RECORDS FOR THE TASK:
++++++++
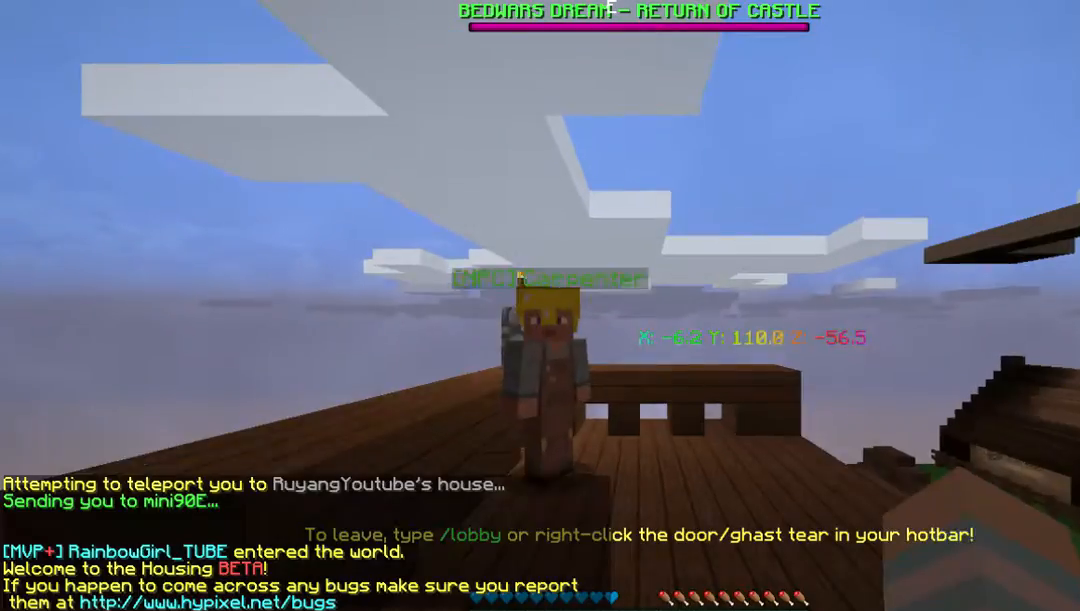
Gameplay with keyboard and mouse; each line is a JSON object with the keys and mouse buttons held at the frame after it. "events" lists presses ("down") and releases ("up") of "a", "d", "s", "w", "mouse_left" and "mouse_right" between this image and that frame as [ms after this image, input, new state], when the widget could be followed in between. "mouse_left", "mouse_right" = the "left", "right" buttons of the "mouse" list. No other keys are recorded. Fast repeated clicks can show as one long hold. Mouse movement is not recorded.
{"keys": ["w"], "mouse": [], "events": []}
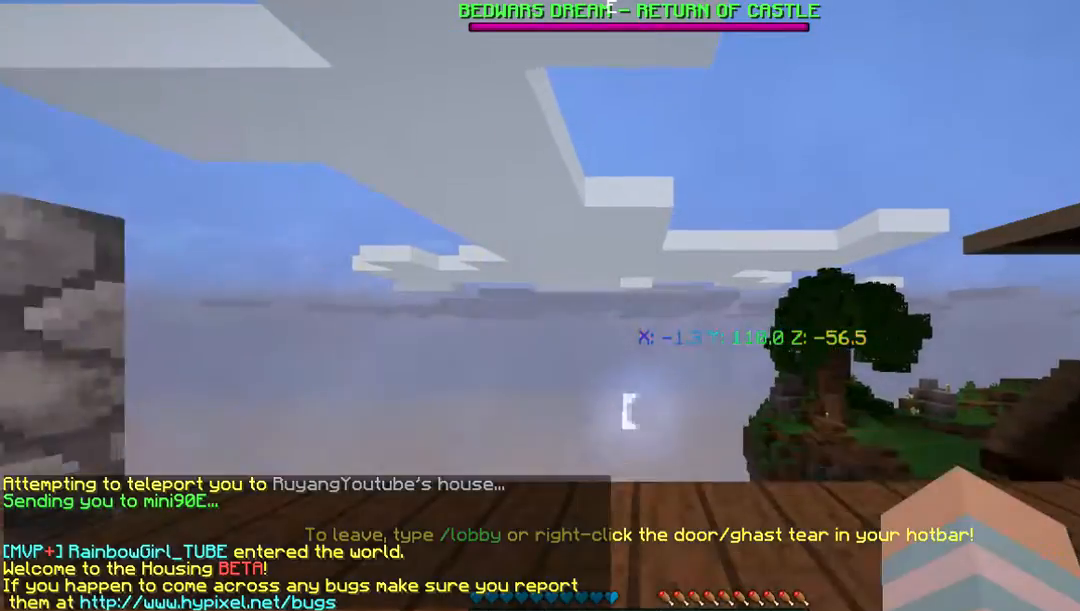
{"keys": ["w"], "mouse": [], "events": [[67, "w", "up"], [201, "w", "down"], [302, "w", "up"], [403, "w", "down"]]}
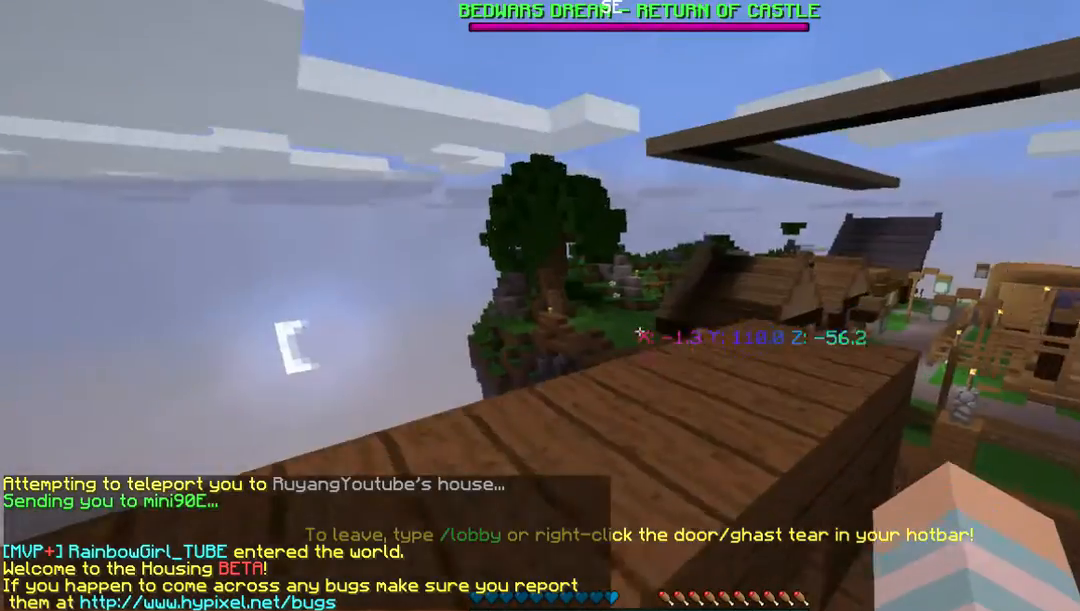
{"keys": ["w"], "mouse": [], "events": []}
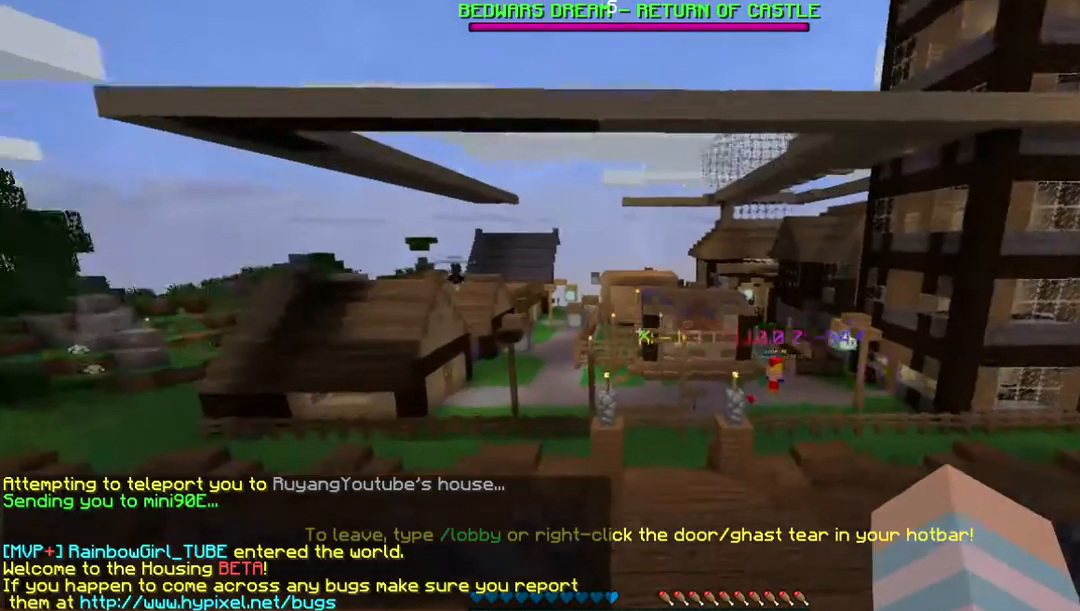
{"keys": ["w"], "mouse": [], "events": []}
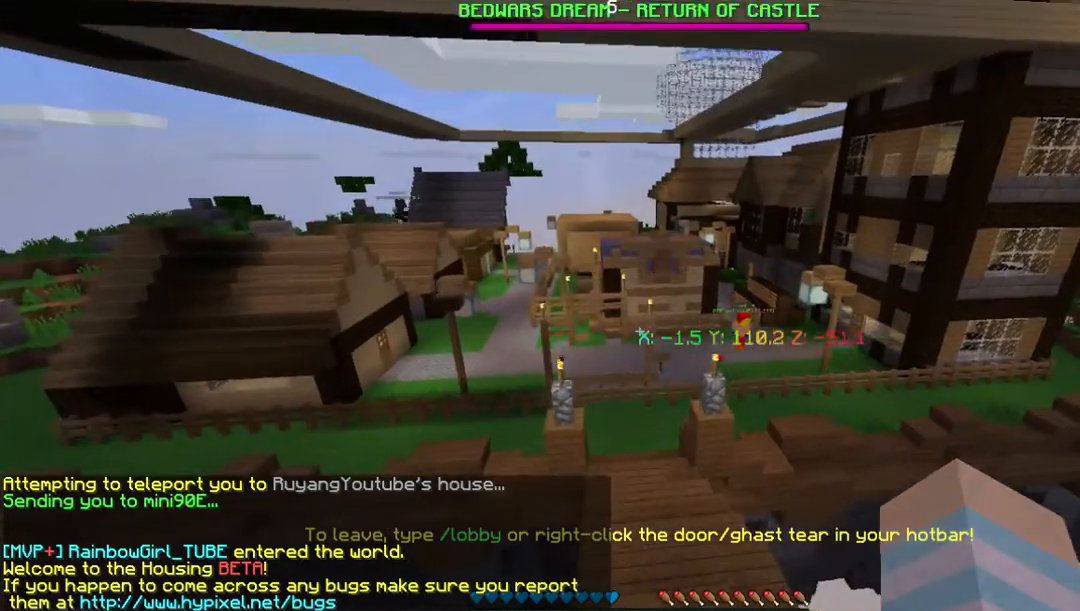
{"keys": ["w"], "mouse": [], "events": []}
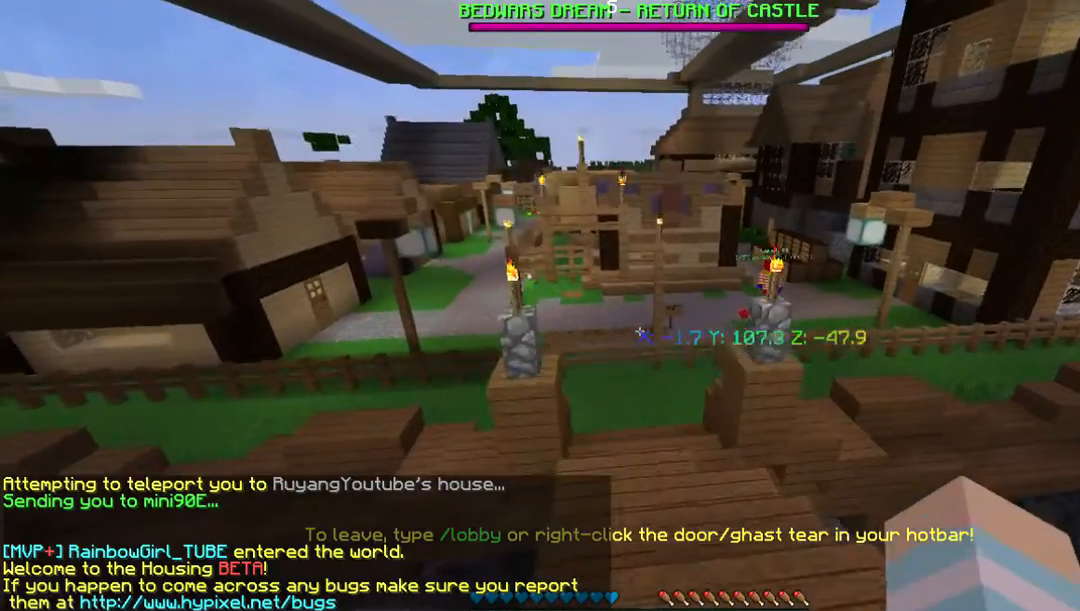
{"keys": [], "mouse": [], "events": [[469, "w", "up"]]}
++++++++
The required output is each record above, reproduced exactly, without its pictures.

OUTPUT OF THE EXERCISE:
Gameplay with keyboard and mouse; each line is a JSON object with the keys and mouse buttons held at the frame after it. "events" lists presses ("down") and releases ("up") of "a", "d", "s", "w", "mouse_left" and "mouse_right" between this image and that frame as [ms after this image, input, new state], when the widget could be followed in between. "mouse_left", "mouse_right" = the "left", "right" buttons of the "mouse" list. No other keys are recorded. Fast repeated clicks can show as one long hold. Mouse movement is not recorded.
{"keys": ["w"], "mouse": [], "events": []}
{"keys": ["w"], "mouse": [], "events": [[67, "w", "up"], [201, "w", "down"], [302, "w", "up"], [403, "w", "down"]]}
{"keys": ["w"], "mouse": [], "events": []}
{"keys": ["w"], "mouse": [], "events": []}
{"keys": ["w"], "mouse": [], "events": []}
{"keys": [], "mouse": [], "events": [[469, "w", "up"]]}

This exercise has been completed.